Dataset excerpts:
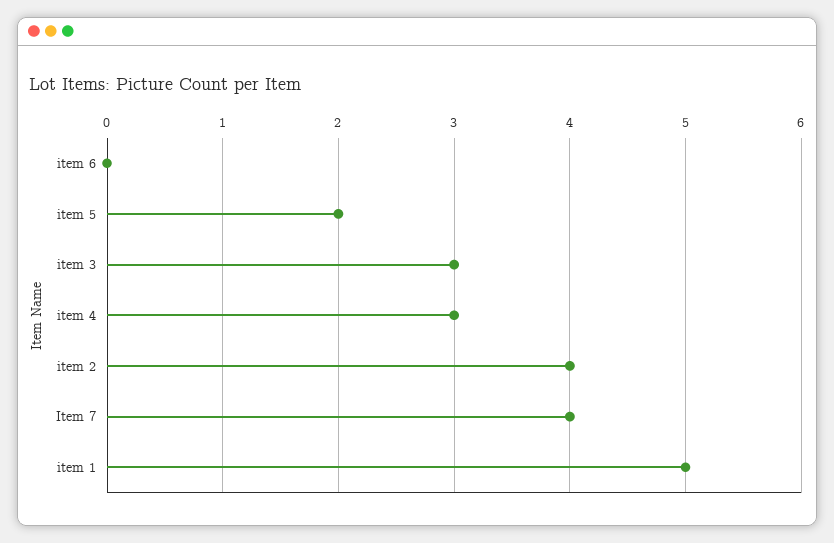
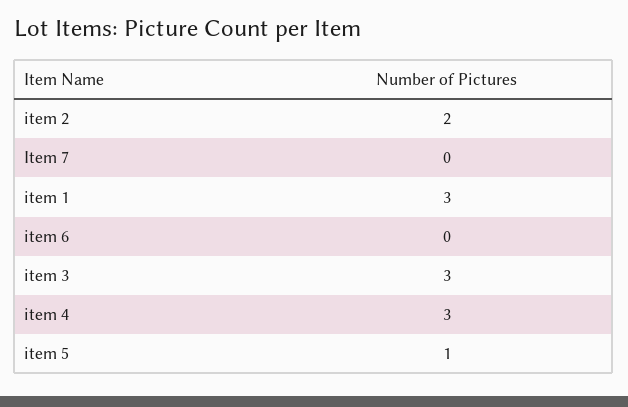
  {
    "item 6": 0,
-   "item 5": 2,
+   "item 5": 1,
    "item 3": 3,
    "item 4": 3,
-   "item 2": 4,
+   "item 2": 2,
-   "Item 7": 4,
+   "Item 7": 0,
-   "item 1": 5
+   "item 1": 3
  }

» **Directive**
Without including any picture, print all of the entries above exactly.

» **Result for this task**
  {
    "item 6": 0,
-   "item 5": 2,
+   "item 5": 1,
    "item 3": 3,
    "item 4": 3,
-   "item 2": 4,
+   "item 2": 2,
-   "Item 7": 4,
+   "Item 7": 0,
-   "item 1": 5
+   "item 1": 3
  }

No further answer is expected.